Digging for nuggets

As we predicted, the main recommendations of the Brash report have been rejected out of hand by John Key. They are, as intended, mere headline grabbers – outlandish, silly ideas like flat tax funded by slashing government spending by 20% (that’s $17 billion).

Forget relatively minor measures like cutting free early childhood education and putting interest back on student loans, to find $17 billion we’re talking Health plus Superannuation. Brash would sell everything that’s not nailed down and cash up the Cullen Fund, which has made the country $3 billion this year. Silly stuff, ridiculous.

As Phil Goff said this morning, it’s all a strawman.

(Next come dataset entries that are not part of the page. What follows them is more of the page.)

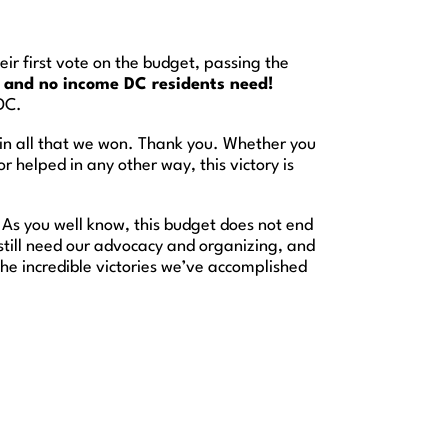
r first vote on the budget, passing the
e and no income DC residents need!
DC.
 in all that we won. Thank you. Whether you
 helped in any other way, this victory is
. As you well know, this budget does not end
till need our advocacy and organizing, and
he incredible victories we’ve accomplished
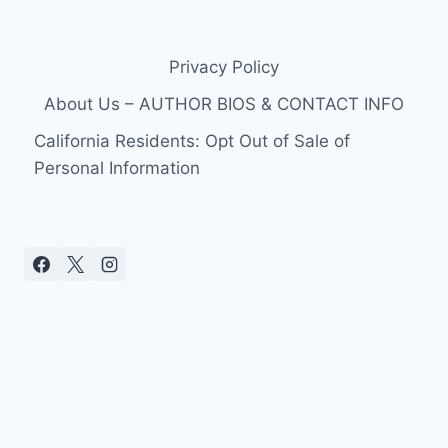
Privacy Policy
About Us – AUTHOR BIOS & CONTACT INFO
California Residents: Opt Out of Sale of
Personal Information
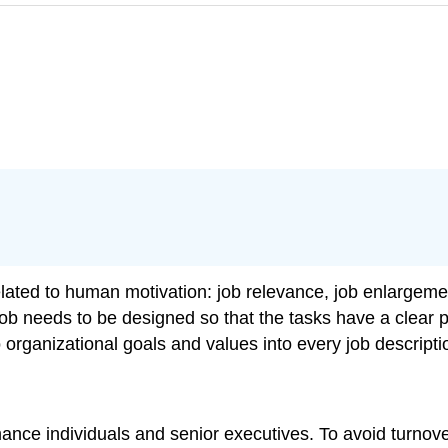
elated to human motivation: job relevance, job enlargeme
job needs to be designed so that the tasks have a clear 
o organizational goals and values into every job descripti
rmance individuals and senior executives. To avoid turno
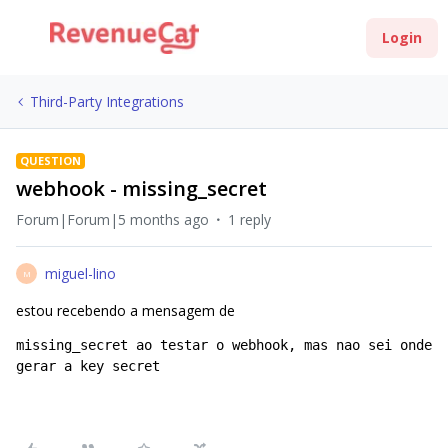
Login
Third-Party Integrations
QUESTION
webhook - missing_secret
Forum|Forum|5 months ago
1 reply
miguel-lino
M
estou recebendo a mensagem de
missing_secret ao testar o webhook, mas nao sei onde 
gerar a key secret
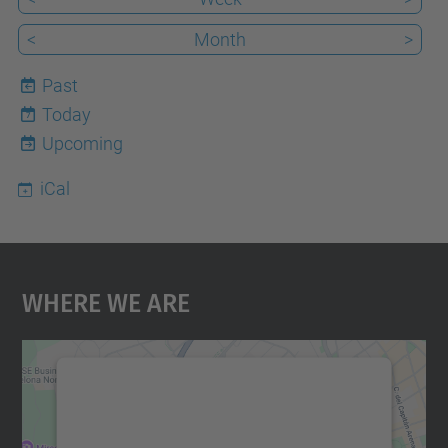
<
Month
>
Past
Today
7
Upcoming
iCal
Where We Are
We need your consent to load the
Google Maps service!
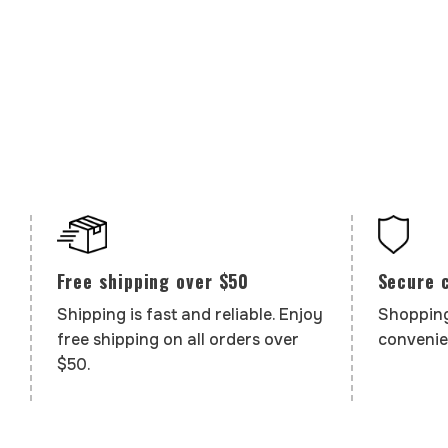
Secure 
Free shipping over $50
Shopping
Shipping is fast and reliable. Enjoy
convenie
free shipping on all orders over
$50.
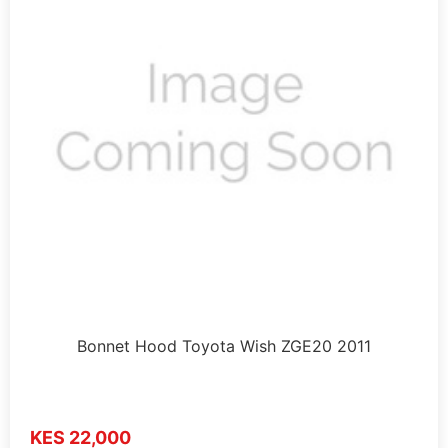
Bonnet Hood Toyota Wish ZGE20 2011
KES 22,000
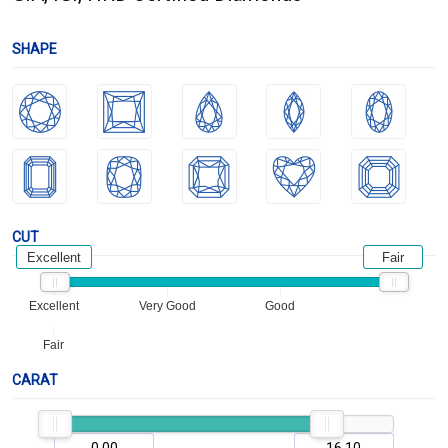
SHAPE
CUT
Excellent
Fair
Excellent
Very Good
Good
Fair
CARAT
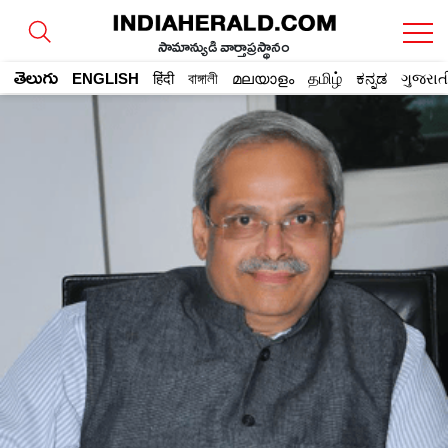
సామాన్యుడి వార్తాప్రస్థానం
తెలుగు
ENGLISH
हिंदी
বাঙ্গালী
മലയാളം
தமிழ்
ಕನ್ನಡ
ગુજરાત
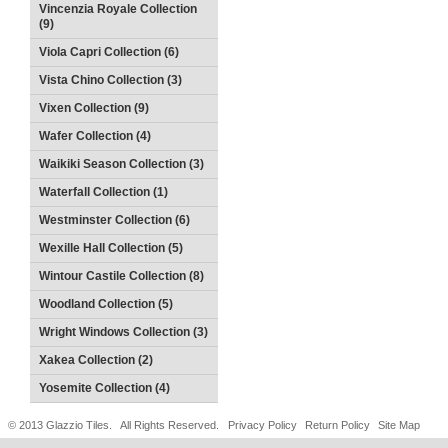
Vincenzia Royale Collection
(9)
Viola Capri Collection (6)
Vista Chino Collection (3)
Vixen Collection (9)
Wafer Collection (4)
Waikiki Season Collection (3)
Waterfall Collection (1)
Westminster Collection (6)
Wexille Hall Collection (5)
Wintour Castile Collection (8)
Woodland Collection (5)
Wright Windows Collection (3)
Xakea Collection (2)
Yosemite Collection (4)
© 2013 Glazzio Tiles. All Rights Reserved.
Privacy Policy
Return Policy
Site Map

Key rejected the headline grabbers as per the plan and said there might be “nuggets” buried in the report (one wag reckons they’re more like pieces of corn in a turd). It’s classic bait and switch – seize the public attention with extreme proposals, reject them, and slip through slightly less extreme things that look moderate by comparison.

So, what are these ‘nuggets’?:

Cutting the minimum wage. Brash suggests cutting the minimum wage to the 1999 level as a percentage of the average wage (45%). That would cut today’s minimum wage to about $10.50, an $80 a week pay cut for our lowest paid workers. Key obviously won’t go that far but he will look for a freeze on the minimum wage next year, an effective pay cut.

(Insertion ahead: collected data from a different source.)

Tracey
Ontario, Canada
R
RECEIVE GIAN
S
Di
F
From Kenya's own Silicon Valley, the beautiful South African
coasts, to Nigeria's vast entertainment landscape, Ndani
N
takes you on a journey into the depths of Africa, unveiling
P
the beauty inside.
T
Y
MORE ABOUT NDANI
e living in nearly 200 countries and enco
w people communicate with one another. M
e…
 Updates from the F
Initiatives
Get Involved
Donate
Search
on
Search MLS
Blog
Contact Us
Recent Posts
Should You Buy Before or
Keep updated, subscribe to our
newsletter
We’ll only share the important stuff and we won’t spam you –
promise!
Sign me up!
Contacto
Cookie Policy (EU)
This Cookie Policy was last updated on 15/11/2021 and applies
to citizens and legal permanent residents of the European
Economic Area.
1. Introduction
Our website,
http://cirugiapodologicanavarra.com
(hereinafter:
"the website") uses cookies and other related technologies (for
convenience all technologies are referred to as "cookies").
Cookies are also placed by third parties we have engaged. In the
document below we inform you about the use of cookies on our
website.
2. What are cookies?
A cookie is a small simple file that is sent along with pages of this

Reinstating the youth minimum wage. Like some amateur blogger, Brash asserts that the abolition of the discriminatory youth minimum wage has increased youth unemployment. It’s rubbish and it’s telling that the argument isn’t backed by facts (in fact, the whole report is startlingly light on substance and overloaded with ideological assumptions; to think this man once ran the Reserve Bank and wanted to be PM). The Right is testing the ground around this one but I think Key will just stick with the minimum wage freeze.

Taking away your work rights. The attack on workers continues. Brash would extend the 90 day Fire at Will legislation to cover all workers for longer periods which equals less secure employment and, therefore, lower wages. Brash is talking a 12 month no-rights period each time you start a new job. Key is likely to pick this up in some form. Brash would also remove work rights for anyone earning over $100,000 a year and restrict access to the employment Disputes Tribunal. There is only one outcome from all of this – worse work conditions for worse pay.

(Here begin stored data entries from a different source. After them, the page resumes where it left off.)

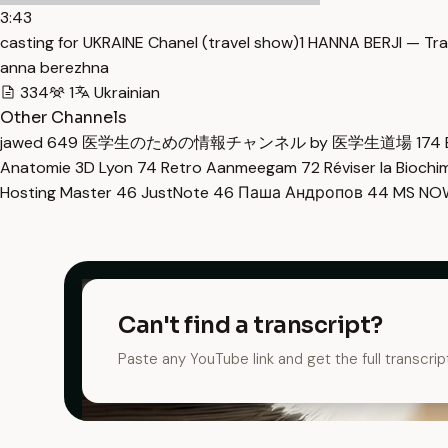
3:43
casting for UKRAINE Chanel (travel show)1 HANNA BERJI — Tra
anna berezhna
334
1
Ukrainian
Other Channels
jawed
649
医学生のための情報チャンネル by 医学生道場
174
Anatomie 3D Lyon
74
Retro Aanmeegam
72
Réviser la Bioch
Hosting Master
46
JustNote
46
Паша Андропов
44
MS N
Can't find a transcript?
Paste any YouTube link and get the full transcrip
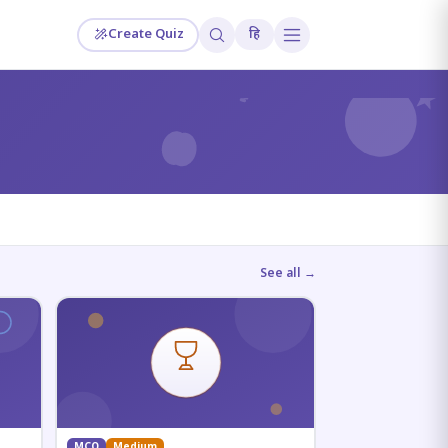
Create Quiz
हि
?
See all →
MCQ
Medium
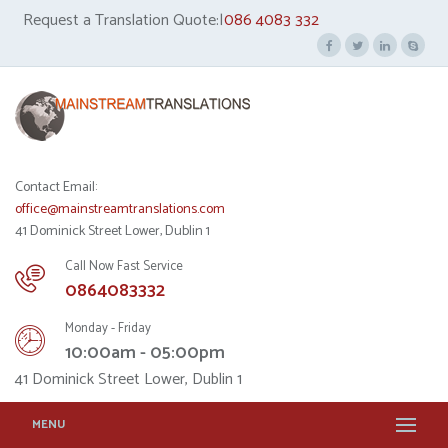
Request a Translation Quote:|
086 4083 332
Contact Email:
office@mainstreamtranslations.com
41 Dominick Street Lower, Dublin 1
Call Now Fast Service
0864083332
Monday - Friday
10:00am - 05:00pm
41 Dominick Street Lower, Dublin 1
MENU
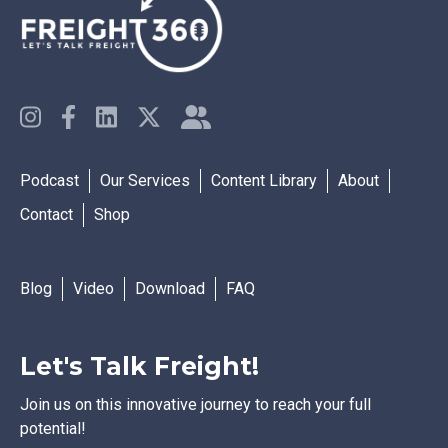
Podcast
Our Services
Content Library
About
Contact
Shop
Blog
Video
Download
FAQ
Let's Talk Freight!
Join us on this innovative journey to reach your full
potential!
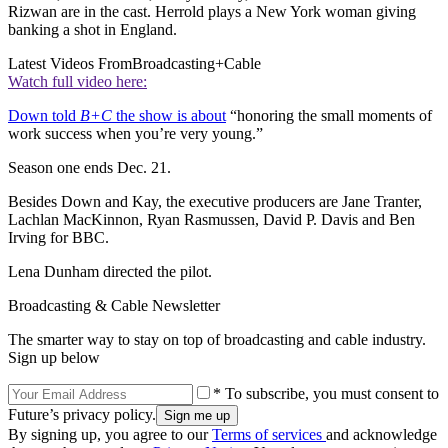
Rizwan are in the cast. Herrold plays a New York woman giving
banking a shot in England.
Latest Videos From
Broadcasting+Cable
Watch full video here:
Down told
B+C
the show is about
“honoring the small moments of
work success when you’re very young.”
Season one ends Dec. 21.
Besides Down and Kay, the executive producers are Jane Tranter,
Lachlan MacKinnon, Ryan Rasmussen, David P. Davis and Ben
Irving for BBC.
Lena Dunham directed the pilot.
Broadcasting & Cable Newsletter
The smarter way to stay on top of broadcasting and cable industry.
Sign up below
* To subscribe, you must consent to
Future’s privacy policy.
By signing up, you agree to our
Terms of services
and acknowledge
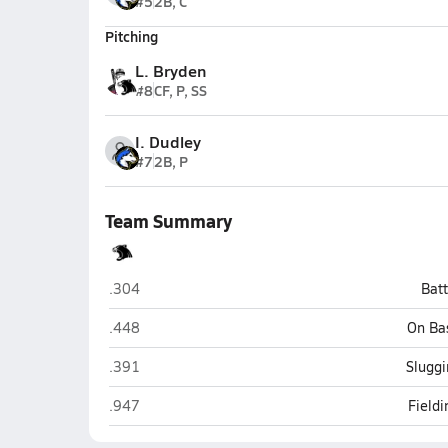
#5
2B, C
Pitching
L. Bryden
#8
CF, P, SS
I. Dudley
#7
2B, P
Team Summary
Woodland Park
.304
Bat
Woodland Park
.448
On Ba
Woodland Park
.391
Sluggi
Woodland Park
.947
Field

No increase in R&D spending. The neoliberal is a creature with a short memory and only a hazy perception of the future. What matters to it is getting as much as possible now. And if that means failing to invest for a better future, so be it. This is in line with National’s thinking and Key is likely to take it up.

No constraints on the financiers and currency traders. Well, there’s a surprise. Making the working person poorer, cut their pay, but heaven forbid we even exercise any oversight over what the money-lenders do, even if they have just brought us to the very brink of ruin. Key will agree, the fox is running the hen-house now.

None of this will help us catch Australia. Not the headline grabbers, not the ‘nuggets’. The fact of the matter is that successful countries have progressive tax systems to pay for well-funded public services, substantial public assets, and decent work rights.

The neoliberal agenda has never been about growing the pie. It’s about taking a larger slice for the rich; stealing from the poor. Look at the ‘nuggets’ and you see that’s exactly what they want do. It’s all about weakening workers’ rights, lowering their wages, and cutting the social wage to enable a transfer of wealth to the wealthy.